(Things to do)
- A) Reproduce the passage of the BBC licence fee article between "How the BBC" and "to start with.", inclusive.
- B) According to the BBC licence fee article, how much does the news service cost the BBC each year?

** start Source extract **

How the BBC can survive the end of the TV licence
The TV licence that funds the BBC is looking way past its sell-by date, says Matthew Lynn. Here's how it could survive without it
Almost a century after the BBC licence fee was first introduced in the 1920s, it is looking way past its sell-by date. The end seems nigh. But that needn’t be a disaster for the BBC. If its leadership were really bold, it would give up its fight to defend the status quo and come up with a five-year plan for switching to a subscription model instead. If Disney-Plus can get to 29 million subscribers in the US in just a few weeks, and Netflix can attract 9.5 million in the UK alone, so could the BBC. Here are five steps it should take to start with.
1. Drop the news
Ending the news service would be controversial. It would lead to a huge number of redundancies and leave a hole in the coverage of the UK. But some tough decisions will have to be taken. News reporting is very, very expensive, it doesn’t make much money, and it often gets you into political trouble. News costs the Beeb £350m a year, about 8% of its total spending. If it were scrapped, there would still be 24-hour news coverage from Sky, which does an excellent job, as well as news programmes on ITV and Channel Four. And without the BBC, there may well be space for another operator to come into the market. It would reduce costs dramatically at a single stroke and make it far easier to balance the books.

** end Source extract **
** start Records provided **

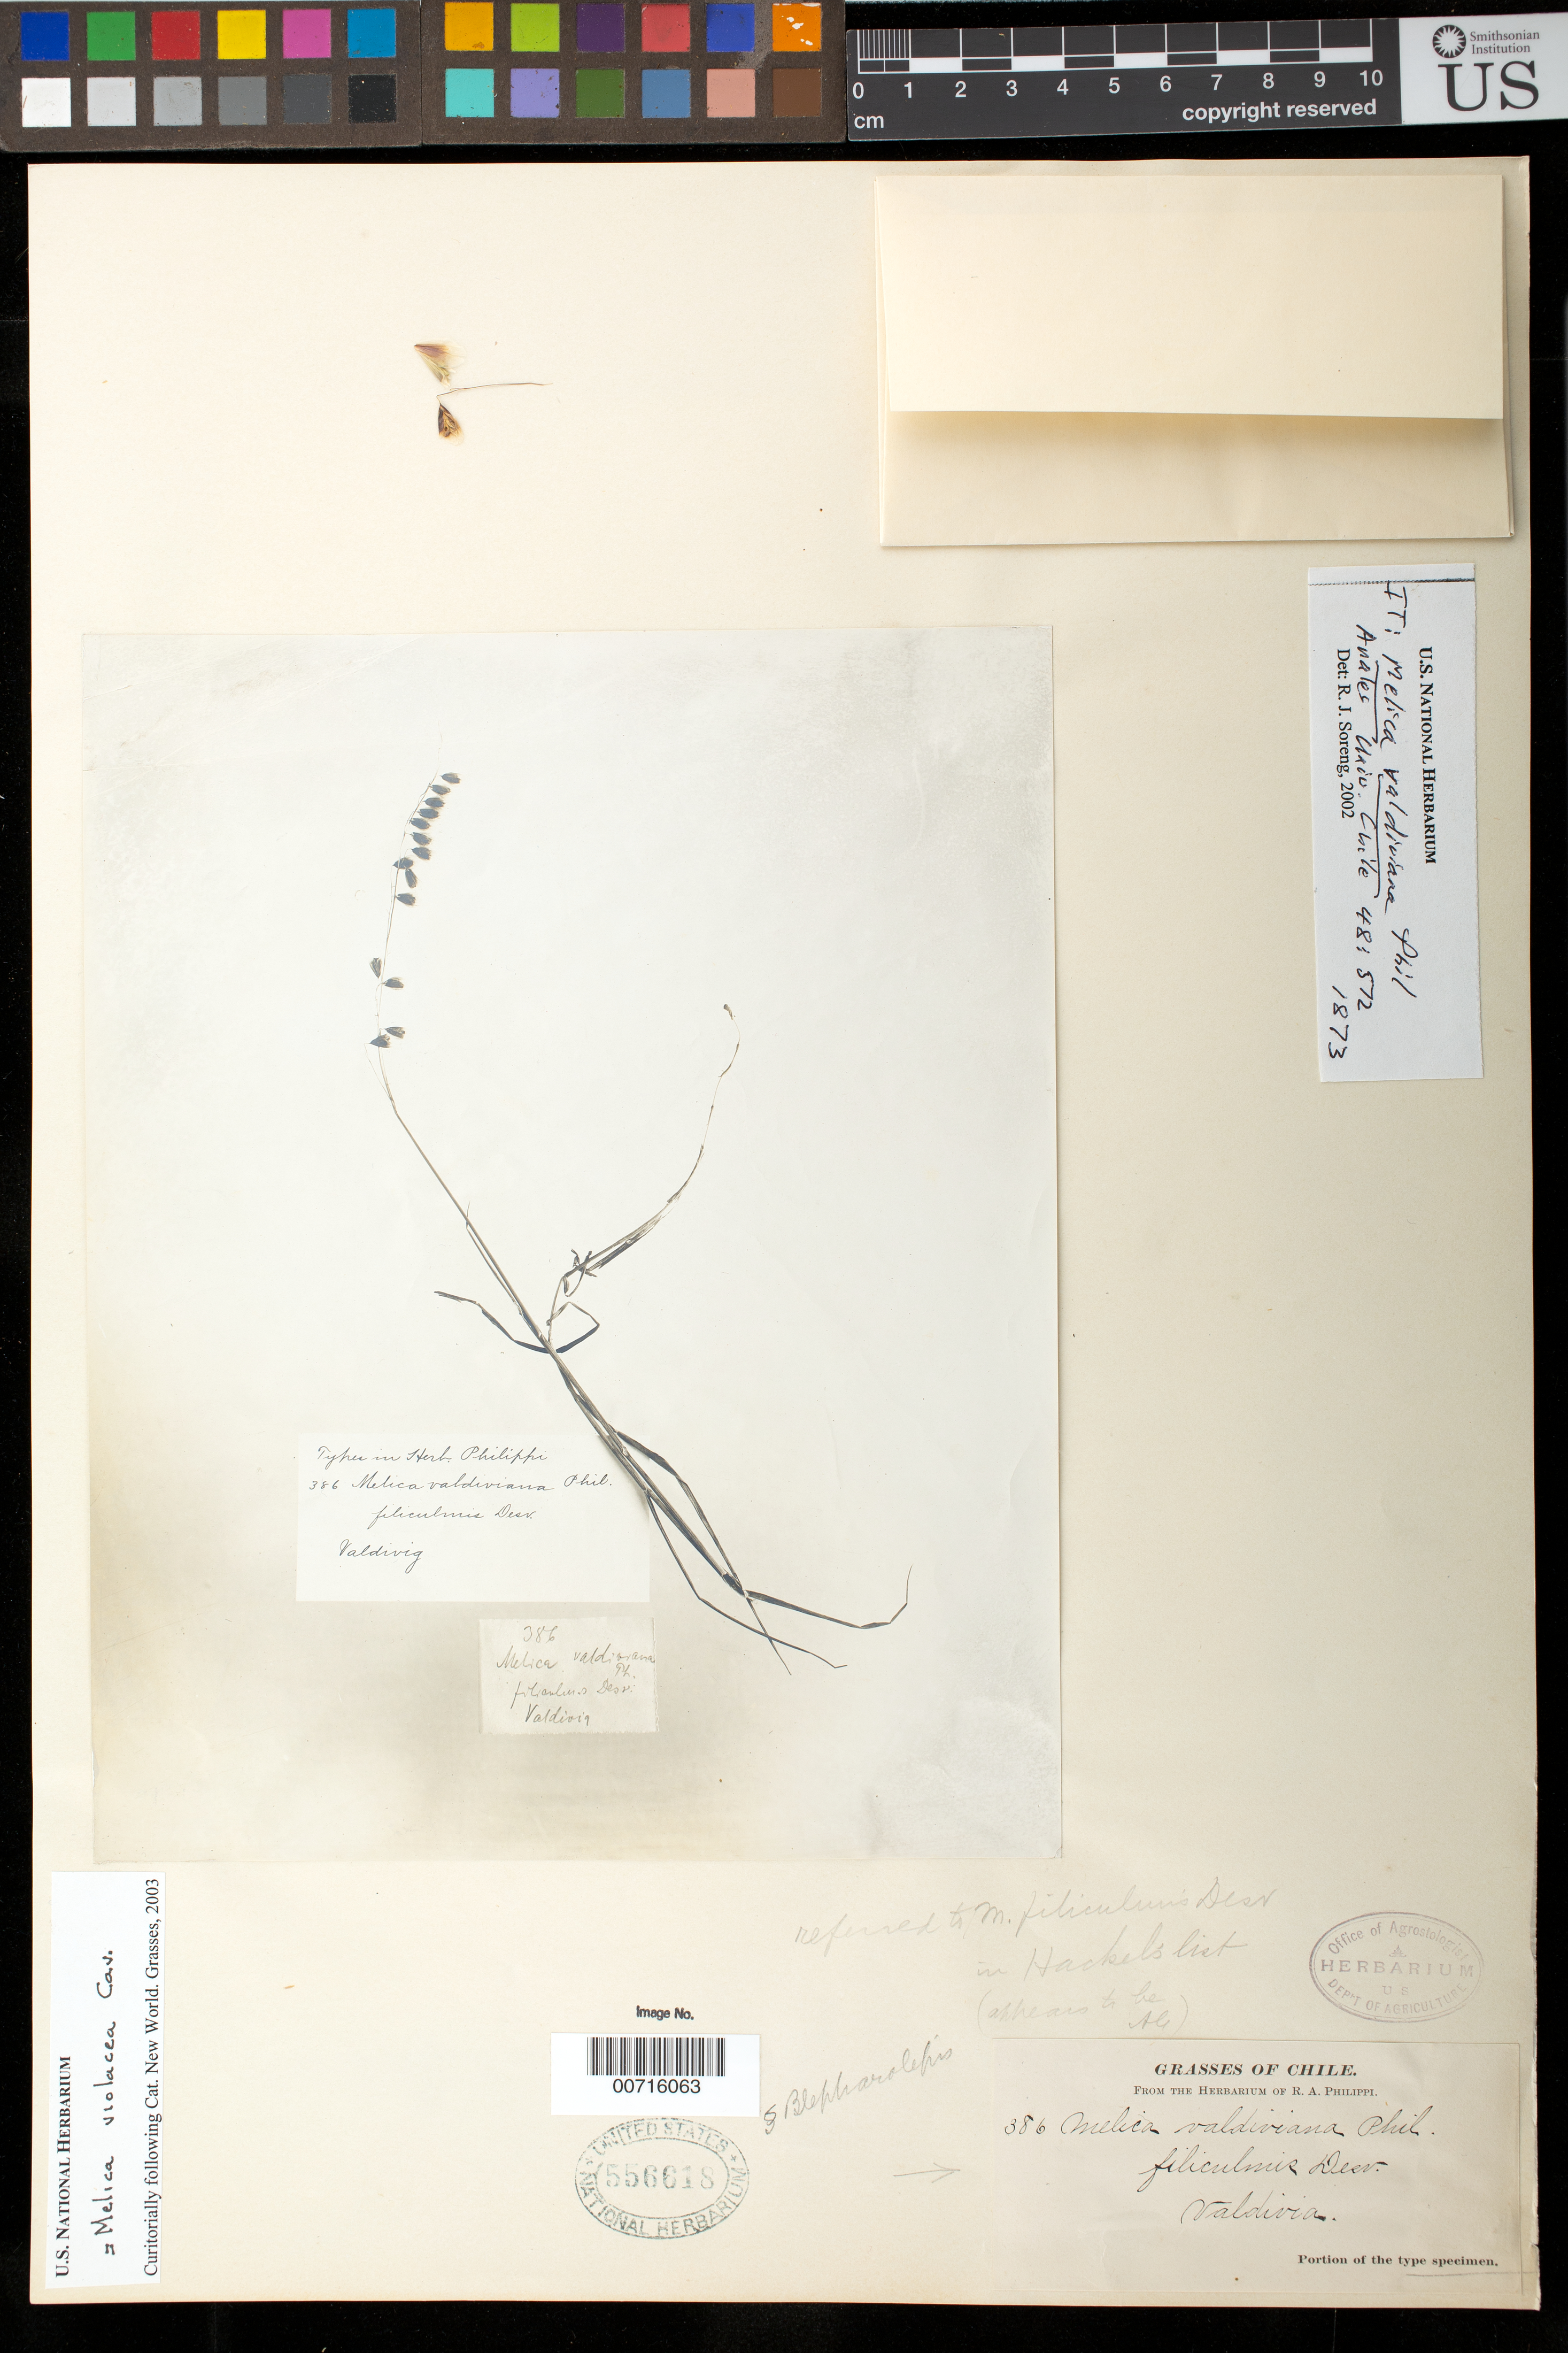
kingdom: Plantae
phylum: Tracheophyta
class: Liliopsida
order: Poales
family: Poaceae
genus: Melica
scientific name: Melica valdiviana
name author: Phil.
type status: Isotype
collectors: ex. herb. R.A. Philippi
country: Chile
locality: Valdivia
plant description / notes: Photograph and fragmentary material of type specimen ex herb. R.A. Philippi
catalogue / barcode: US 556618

** end Records provided **

(Solutions)
- A)
How the BBC can survive the end of the TV licence
The TV licence that funds the BBC is looking way past its sell-by date, says Matthew Lynn. Here's how it could survive without it
Almost a century after the BBC licence fee was first introduced in the 1920s, it is looking way past its sell-by date. The end seems nigh. But that needn’t be a disaster for the BBC. If its leadership were really bold, it would give up its fight to defend the status quo and come up with a five-year plan for switching to a subscription model instead. If Disney-Plus can get to 29 million subscribers in the US in just a few weeks, and Netflix can attract 9.5 million in the UK alone, so could the BBC. Here are five steps it should take to start with.

- B) £350m a year